Exercise directions.
Your task is to output the listing word for word, with pictures excluded.

The data.

------------------------------------------------------------

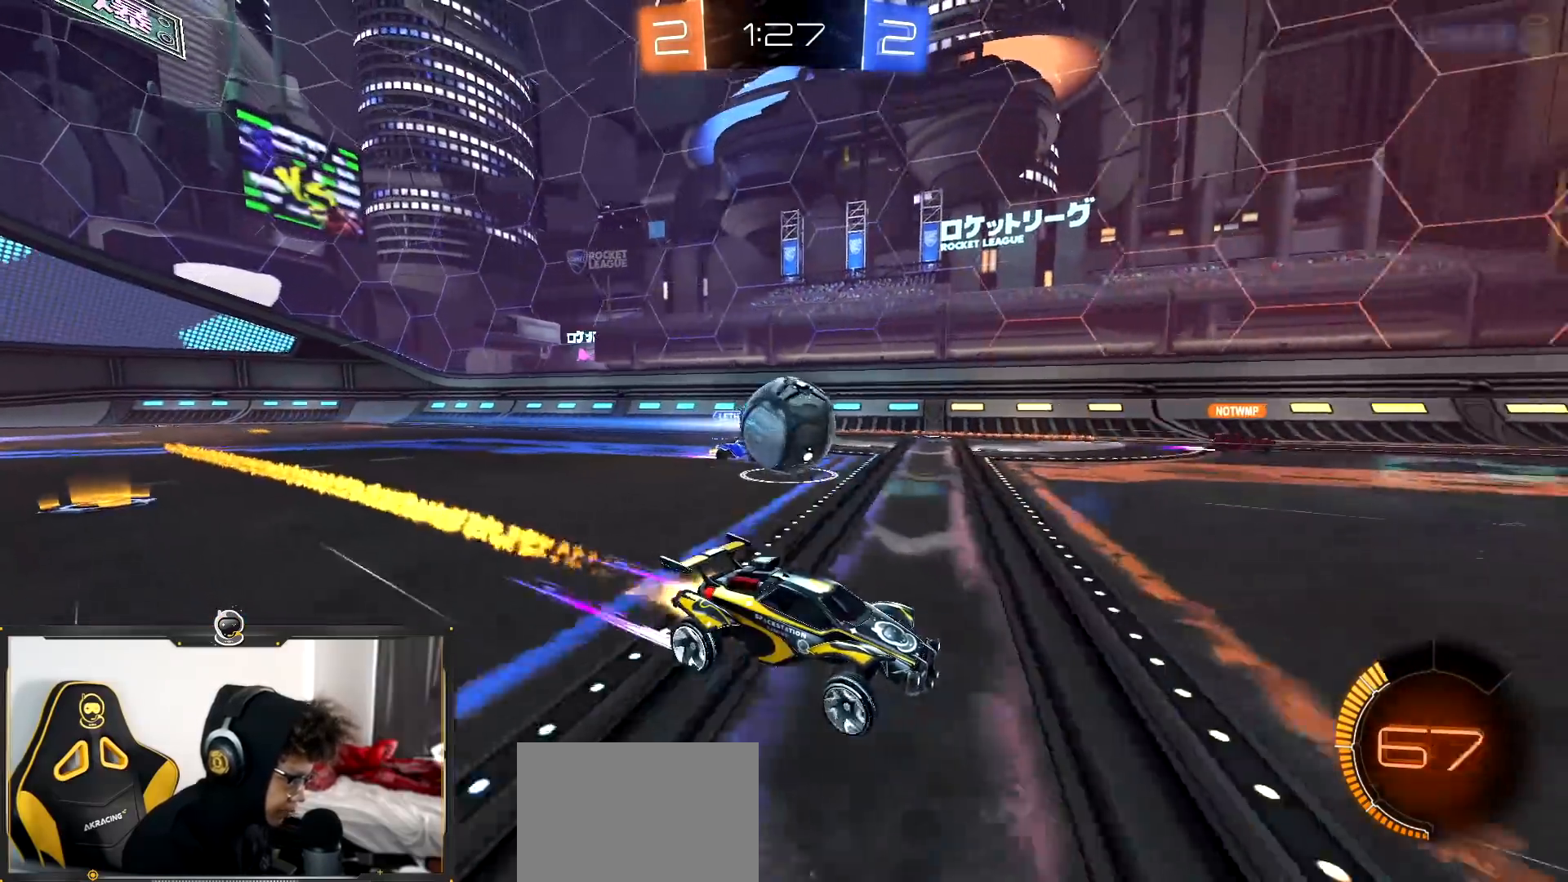
{"dt_ms": 501, "buttons": ["R2"], "left_stick": "center", "right_stick": "center", "events": [[100, "R1", "up"]]}
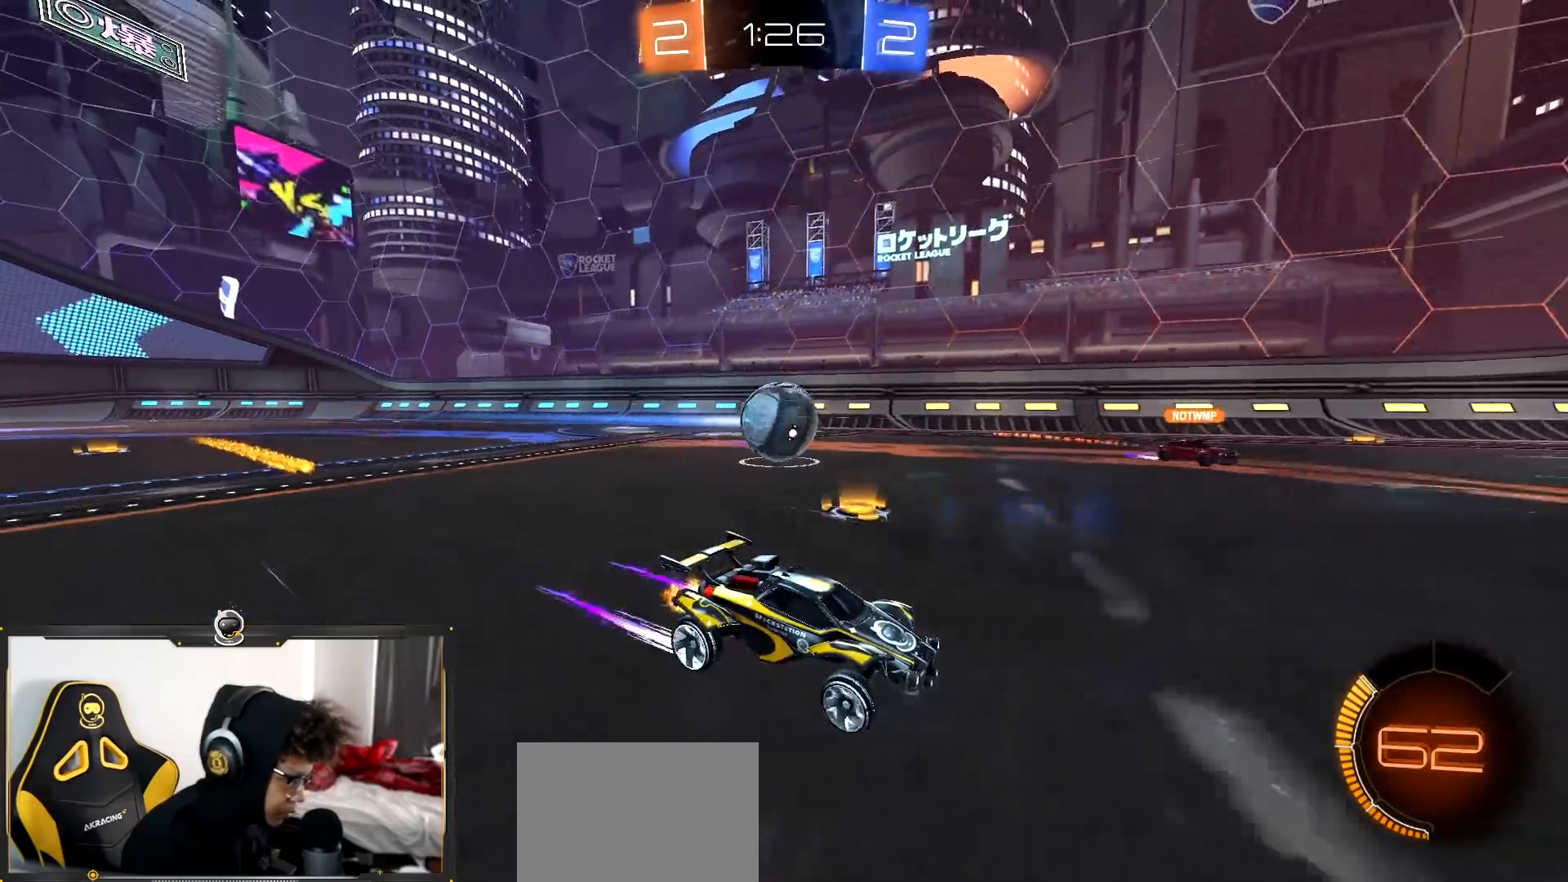
{"dt_ms": 500, "buttons": ["R2"], "left_stick": "center", "right_stick": "center", "events": [[133, "left_stick", "right"], [300, "left_stick", "center"]]}
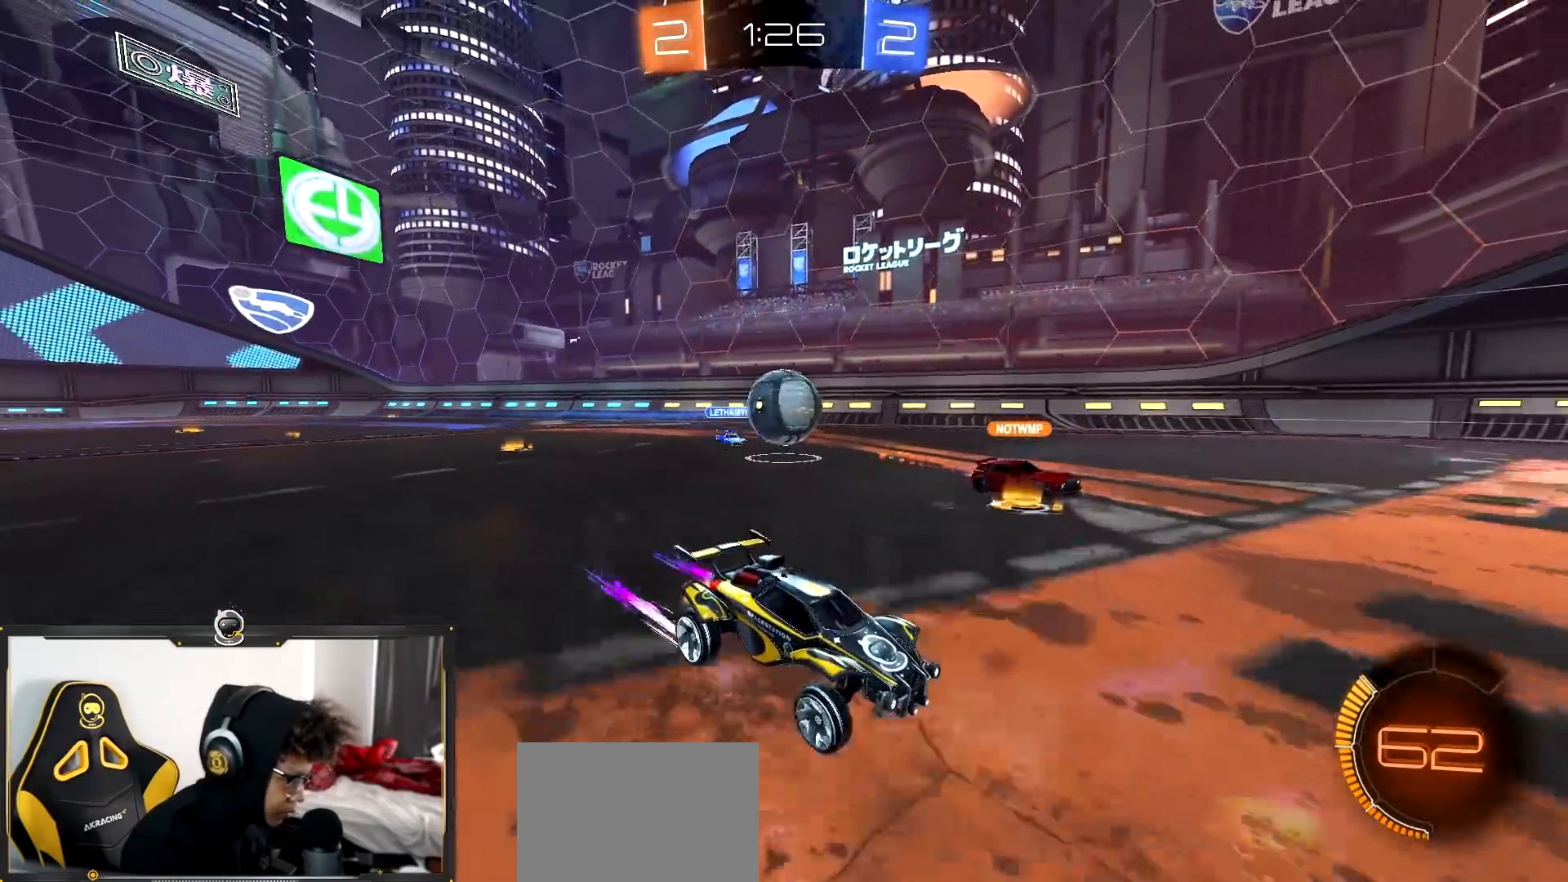
{"dt_ms": 501, "buttons": ["R2"], "left_stick": "center", "right_stick": "center", "events": []}
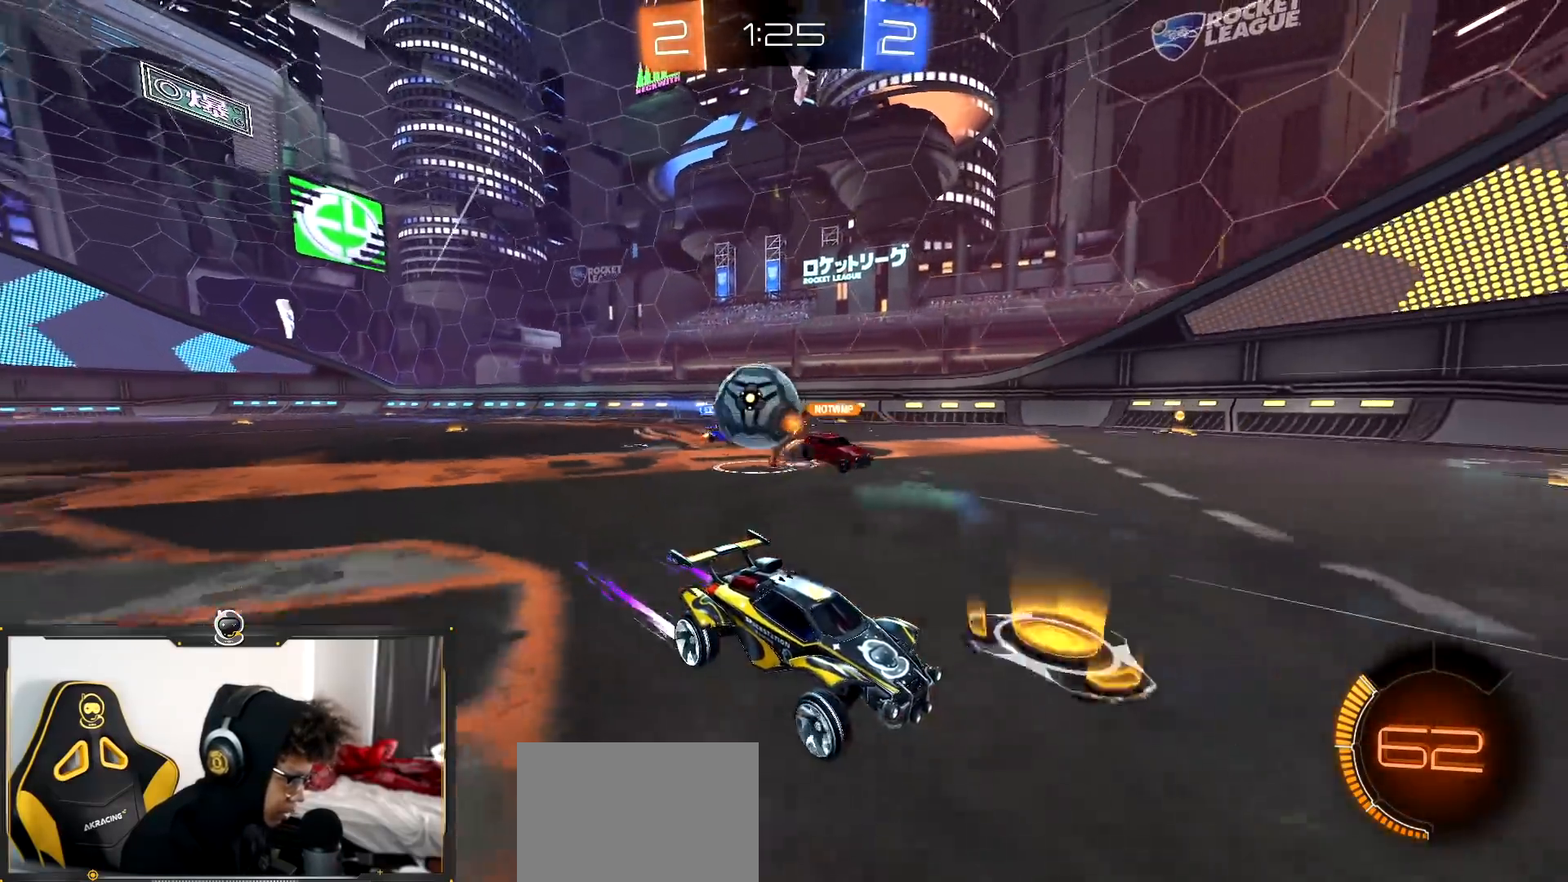
{"dt_ms": 984, "buttons": ["L2"], "left_stick": "up-left", "right_stick": "center", "events": [[283, "left_stick", "right"], [400, "left_stick", "left"], [533, "left_stick", "up-right"], [600, "L2", "down"], [617, "left_stick", "center"], [717, "left_stick", "left"], [984, "R2", "up"], [984, "left_stick", "up-left"]]}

------------------------------------------------------------

Task result.
{"dt_ms": 501, "buttons": ["R2"], "left_stick": "center", "right_stick": "center", "events": [[100, "R1", "up"]]}
{"dt_ms": 500, "buttons": ["R2"], "left_stick": "center", "right_stick": "center", "events": [[133, "left_stick", "right"], [300, "left_stick", "center"]]}
{"dt_ms": 501, "buttons": ["R2"], "left_stick": "center", "right_stick": "center", "events": []}
{"dt_ms": 984, "buttons": ["L2"], "left_stick": "up-left", "right_stick": "center", "events": [[283, "left_stick", "right"], [400, "left_stick", "left"], [533, "left_stick", "up-right"], [600, "L2", "down"], [617, "left_stick", "center"], [717, "left_stick", "left"], [984, "R2", "up"], [984, "left_stick", "up-left"]]}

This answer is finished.